Kenya has about 6,800 dollar millionaires according to the Africa Wealth Report. This figure stood at 7,216 in 2024. When asked what the main concerns are in the next three to five years that will impact your wealth, cyber security, at 37 per cent, topped the list.
Harnessing advanced technologies (27 per cent) and availability of wealth management talent (26 per cent) closed the top three list. Other issues raised are capital market fluctuation, succession planning, sustainable and impact investing, tariff changes, regulatory changes, disinformation and trust issues, inflation and geopolitical stability.
“Together, these shifts point to a new approach that we call Adaptive Wealth Architecture: agile, professionalised and technologically enabled frameworks designed to turn threats and tensions into enduring resilience,” the report says.

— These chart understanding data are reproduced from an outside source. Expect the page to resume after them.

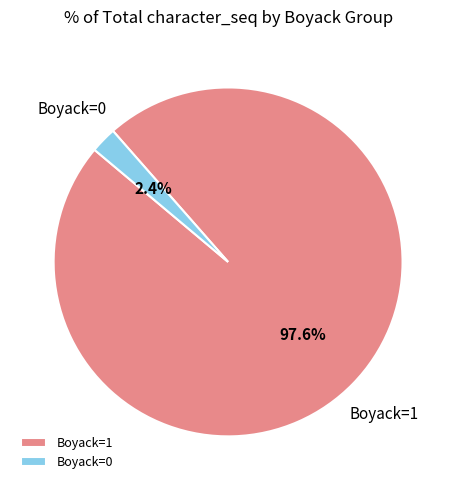

Between Boyack=1 and Boyack=0, which is larger?

Boyack=1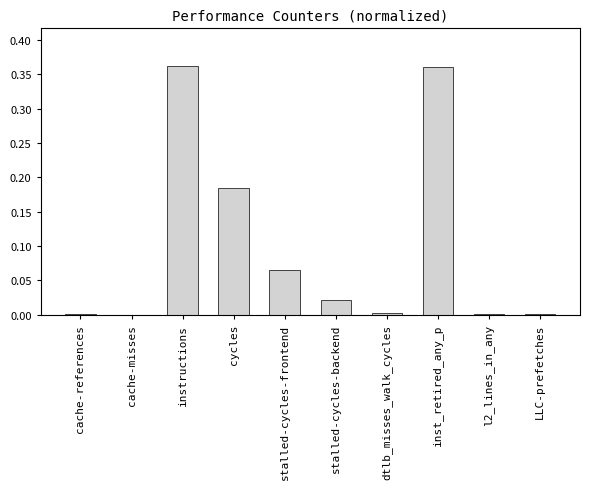

Is it true that the value at LLC-prefetches is 0.0?

True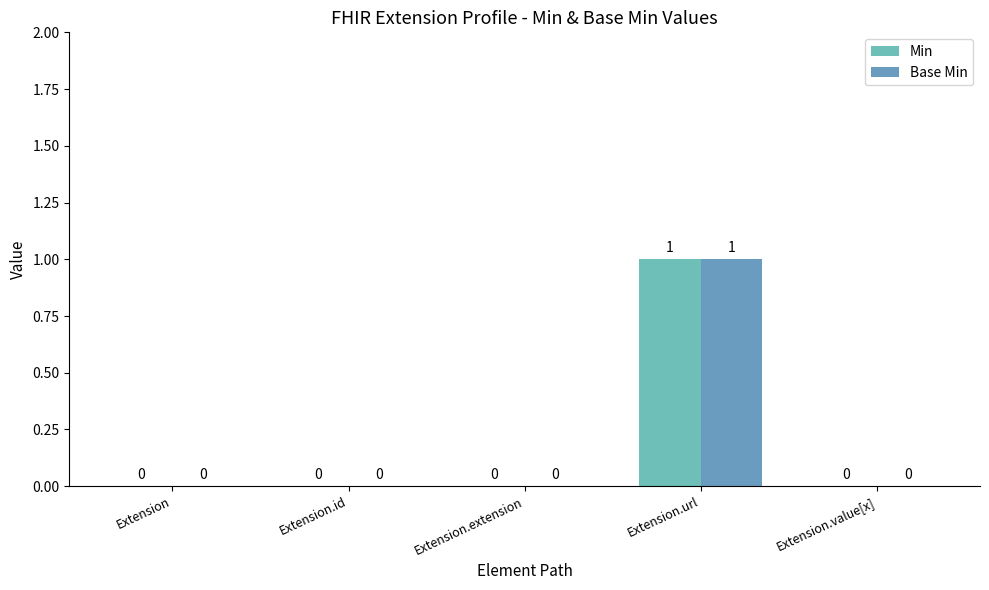

Which series has the largest range (max minus min)?

Min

The report states that local policy pathways for tax-exempt income and gains illustrate this tension.
Currently, family offices based in certain United Arab Emirates (UAE) free zones may benefit from a zero per cent tax rate on qualifying income, while Hong Kong family offices may also enjoy profits and tax concessions, both subject to specific conditions.
“Meanwhile, Singapore offers tax exemptions to fund vehicles managed by Singapore-based fund managers, including family offices, provided they meet certain conditions,” the report says.
It adds that while these advantages are certainly attractive, sudden changes could have significant financial repercussions. The report points out that the geography of wealth management could look different by the end of 2030.
“Location is not just about avoiding risk - it is about defining your family’s long-term positioning on an evolving financial map,” it says.
“Families that prioritise digital maturity, regulatory resilience and access to opportunities hold a clear competitive advantage.”